Asmah Haji Omar
Faculty of Linguistics
University of Malaya
Asmah Haji Omar is Professor Emeritus of the University of Malaya, where she has been Professor (Chair) of Malay Linguistics, Founder Dean of the Faculty of Languages and Linguistics, and Deputy Vice-Chancellor. Instrumental in the implememtation of the National Language Policy at the UM, Asmah was responsible for the changeover to Malay as official and main language of the university. She has worked on Malay communities, and on Malaysian aborigines and indigenous peoples of the Sabah and Sarawak. Asmah has also worked on the linguistics of the indigenous peoples of Malaysia, as well as the spread of Malay. Apart from books and articles, Asmah has produced two encyclopedias.
Keynote Description:
Language and Speaker Movement in the Malay World: as told in folk narratives
Research into various aspects of speech systems in indigenous communities in the Malay world provides a picture of a close relationship between them, one that shows that they originate from a single parent. The determination of this relationship belongs to historical-comparative linguistics with theories and methodologies useful in deriving information of the historical development of a family of languages, which includes the geographical direction of language development, hence movement, to a new place of distribution.

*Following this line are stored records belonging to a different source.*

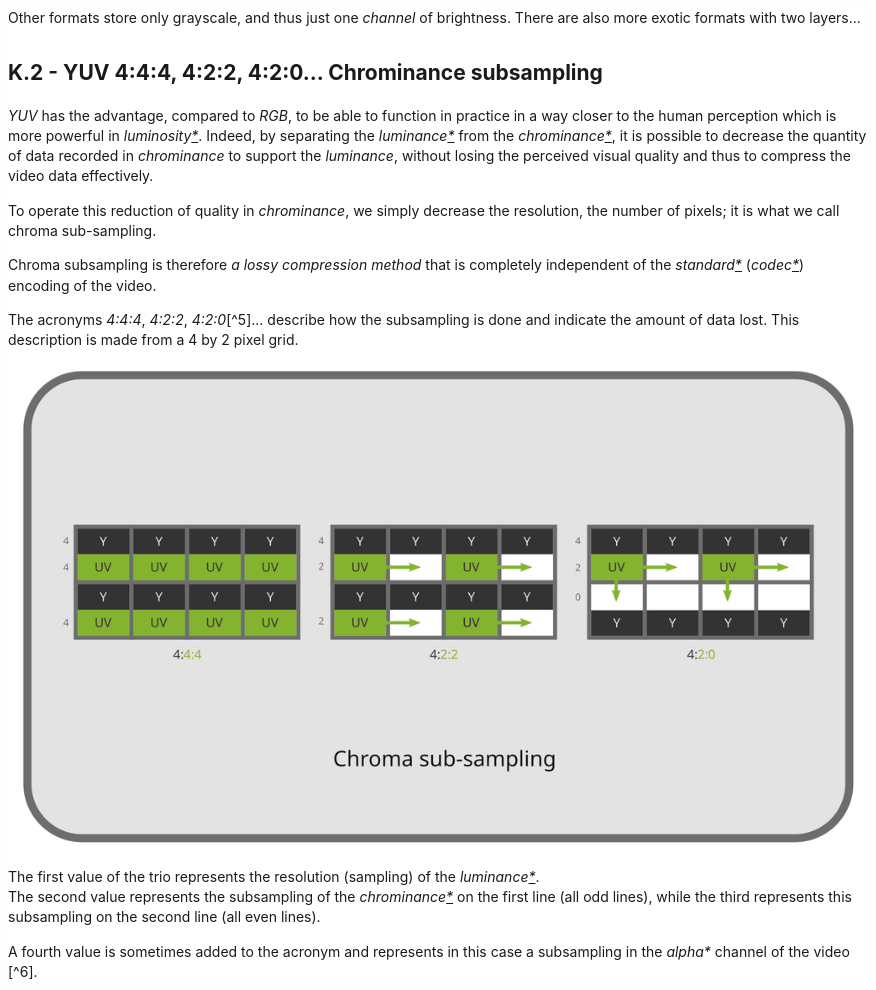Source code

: Other formats store only grayscale, and thus just one *channel* of brightness. There are also more exotic formats with two layers...

## K.2 - YUV 4:4:4, 4:2:2, 4:2:0... Chrominance subsampling

*YUV* has the advantage, compared to *RGB*, to be able to function in practice in a way closer to the human perception which is more powerful in *luminosity[\*](ZZ-vocabulaire.md)*. Indeed, by separating the *luminance[\*](ZZ-vocabulaire.md)* from the *chrominance[\*](ZZ-vocabulaire.md)*, it is possible to decrease the quantity of data recorded in *chrominance* to support the *luminance*, without losing the perceived visual quality and thus to compress the video data effectively.

To operate this reduction of quality in *chrominance*, we simply decrease the resolution, the number of pixels; it is what we call chroma sub-sampling.

Chroma subsampling is therefore *a lossy compression method* that is completely independent of the *standard[\*](ZZ-vocabulaire.md)* (*codec[\*](ZZ-vocabulaire.md)*) encoding of the video.

The acronyms *4:4:4*, *4:2:2*, *4:2:0*[^5]... describe how the subsampling is done and indicate the amount of data lost. This description is made from a 4 by 2 pixel grid.

![4x2 pixels](img/chroma-subsampling.svg)

The first value of the trio represents the resolution (sampling) of the *luminance[\*](ZZ-vocabulaire.md)*.  
The second value represents the subsampling of the *chrominance[\*](ZZ-vocabulaire.md)* on the first line (all odd lines), while the third represents this subsampling on the second line (all even lines).

A fourth value is sometimes added to the acronym and represents in this case a subsampling in the *alpha\** channel of the video [^6].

Language diffusion in the old days could not take place without the movement of the speakers who at the end of their migration opened up new settlements, i.e. new geolinguistic regions, giving identity to their group. Although language can store what has taken place in history, the single words and phrases used in isolation of context that have become data of historical linguistics can only relate part of the story of a particular language, i.e. its phylogenetic history. But the history of a language is much more than that; there are social, cultural, political, and geographical aspects of their being. Information of this nature of communities of the past are only available in folk narratives. This paper will examine those narratives in terms of the settlement and migration of the people, to see whether information therein agrees with linguistic data analyses.